__TEXT EXTRACT__:
Remorse of Conscience is defined as a sensation that arises when one becomes conscious of “one’s past deeds against one’s own convictions” [959] and, seeing the gulf between what one wishes to be and what one is at the moment, accepts the responsibility to work again to be what one ought to be. The capacity to feel this wish comes from having particles of the suffering of Endlessness within us.

 

It is difficult to impossible to sustain this state of tension if ego is involved in the effort. After removal, the consequences of the organ Kundabuffer did not disappear as expected, but continued to manifest as what is now called Egoism, leading men always “to strive to arrange their welfare .. exclusively from them themselves”. [383]. As a result, men were easily aroused to righteousness, pride and anger if offended or impeded in gaining whatever they wanted, immediately, and without cost or effort to themselves. Ego cares about the product of its’ effort as it wants or fears its name will be associated with the results. This motivation for effort is not for the welfare of others, or one’s own higher potential, but rather for the continuation of ego’s imagination of itself and it’s inner considering.

__DATASET ROWS__:
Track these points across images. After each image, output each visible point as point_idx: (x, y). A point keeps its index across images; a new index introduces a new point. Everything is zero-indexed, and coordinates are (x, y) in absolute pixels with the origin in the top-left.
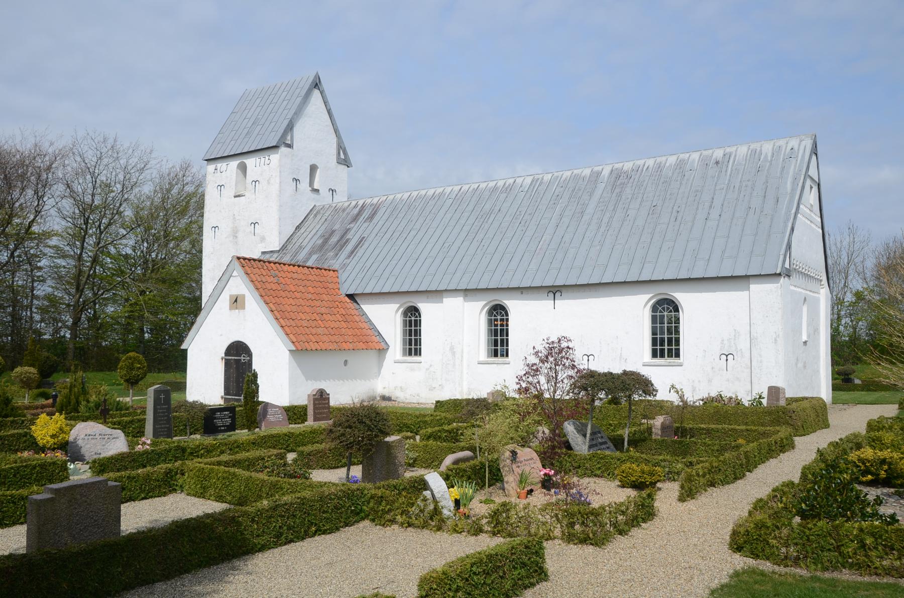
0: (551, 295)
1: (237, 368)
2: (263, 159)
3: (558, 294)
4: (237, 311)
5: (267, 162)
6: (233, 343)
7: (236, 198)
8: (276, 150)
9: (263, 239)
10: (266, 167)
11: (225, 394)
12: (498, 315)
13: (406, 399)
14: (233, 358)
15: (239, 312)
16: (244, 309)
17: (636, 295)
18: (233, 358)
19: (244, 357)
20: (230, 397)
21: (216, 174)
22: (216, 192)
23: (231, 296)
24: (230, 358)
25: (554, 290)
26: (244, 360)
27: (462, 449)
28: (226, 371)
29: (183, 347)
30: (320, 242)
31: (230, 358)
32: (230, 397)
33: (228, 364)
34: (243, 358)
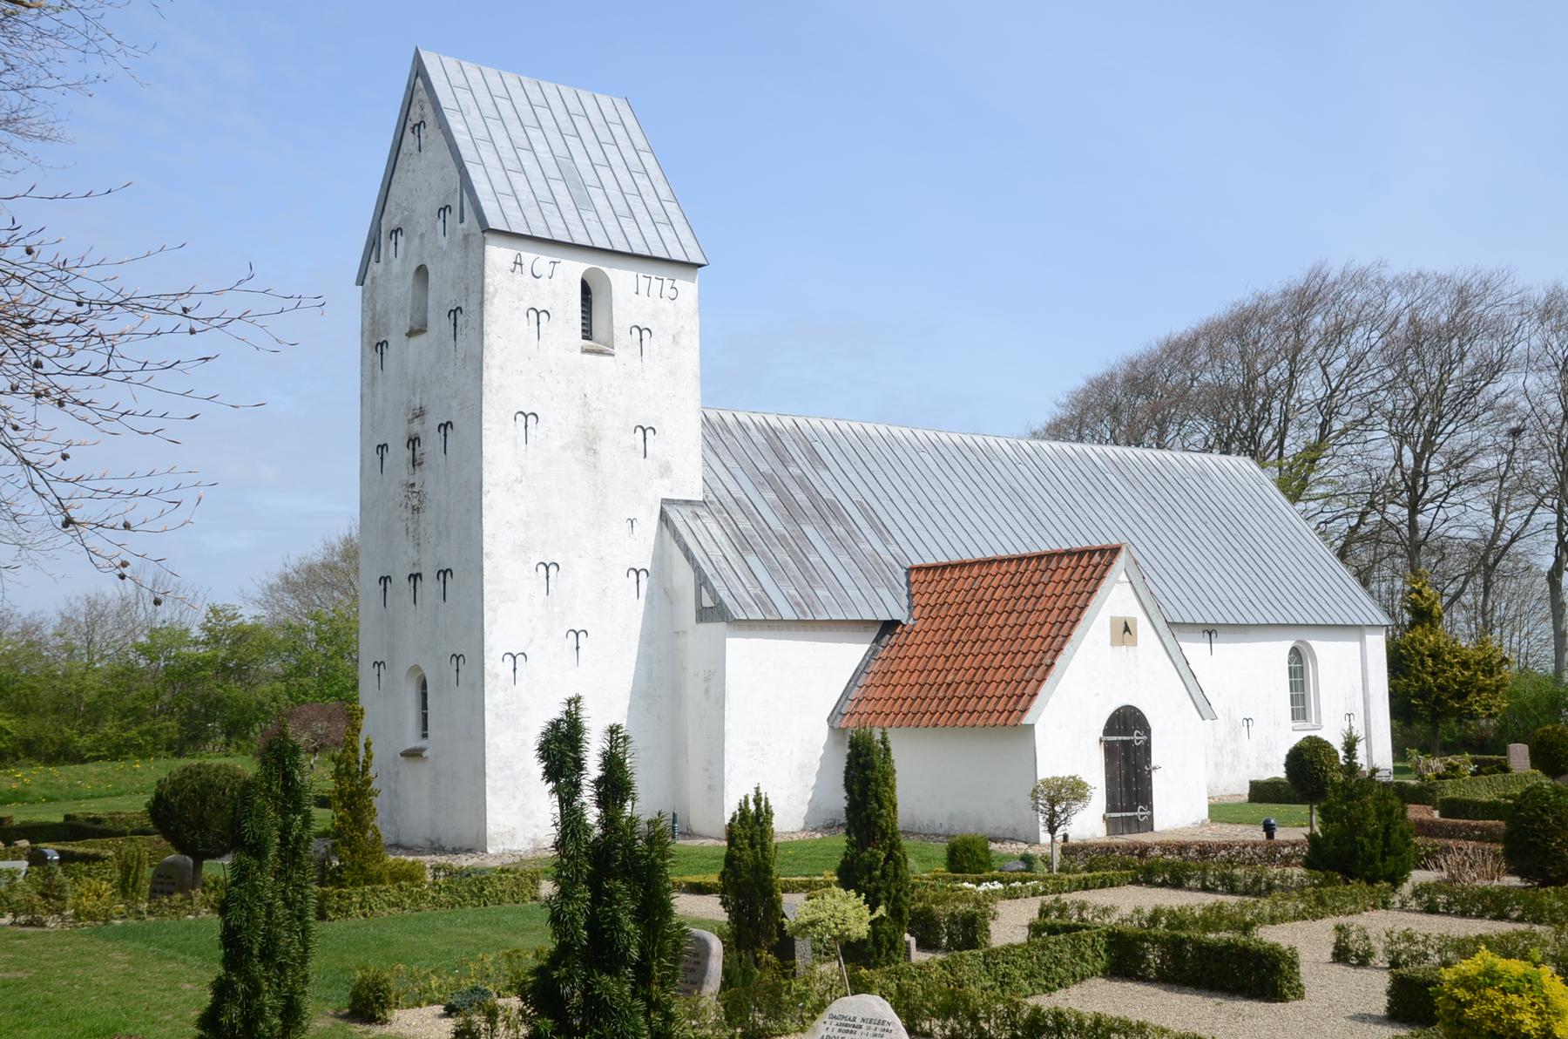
0: (1207, 635)
1: (1127, 759)
2: (656, 284)
3: (1213, 635)
4: (1124, 648)
5: (668, 292)
6: (1118, 710)
7: (587, 356)
8: (689, 271)
9: (665, 470)
10: (665, 303)
11: (1109, 810)
12: (1298, 662)
13: (556, 825)
14: (1120, 738)
15: (1127, 651)
16: (1136, 645)
17: (1337, 641)
18: (1120, 738)
19: (1138, 735)
20: (1118, 815)
21: (517, 275)
22: (527, 327)
23: (1114, 620)
24: (1115, 738)
25: (1210, 629)
26: (1138, 741)
27: (992, 880)
28: (1107, 765)
29: (1027, 720)
30: (771, 496)
31: (1115, 738)
32: (1118, 815)
33: (1110, 750)
34: (1137, 738)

__SHORT TASK A__: Reproduce the remorse of conscience passage from "Remorse of Conscience" to "Endlessness within us.".
__SHORT TASK B__: According to the remorse of conscience passage, what did the consequences of the organ Kundabuffer continue to manifest as after its removal?
__SHORT TASK C__: Summarize the remorse of conscience passage in two sentences.
The rows above are separate material from the remorse of conscience passage.

__WORKED ANSWER A__:
Remorse of Conscience is defined as a sensation that arises when one becomes conscious of “one’s past deeds against one’s own convictions” [959] and, seeing the gulf between what one wishes to be and what one is at the moment, accepts the responsibility to work again to be what one ought to be. The capacity to feel this wish comes from having particles of the suffering of Endlessness within us.

__WORKED ANSWER B__: Egoism.

__WORKED ANSWER C__: Remorse of conscience arises when one becomes conscious of past deeds against one's own convictions and accepts the responsibility to work again to be what one ought to be, a capacity that comes from particles of the suffering of Endlessness within us. This tension is difficult to impossible to sustain when ego is involved, because Egoism, a lasting consequence of the organ Kundabuffer, drives effort not for the welfare of others or one's higher potential but for the continuation of ego's imagination of itself.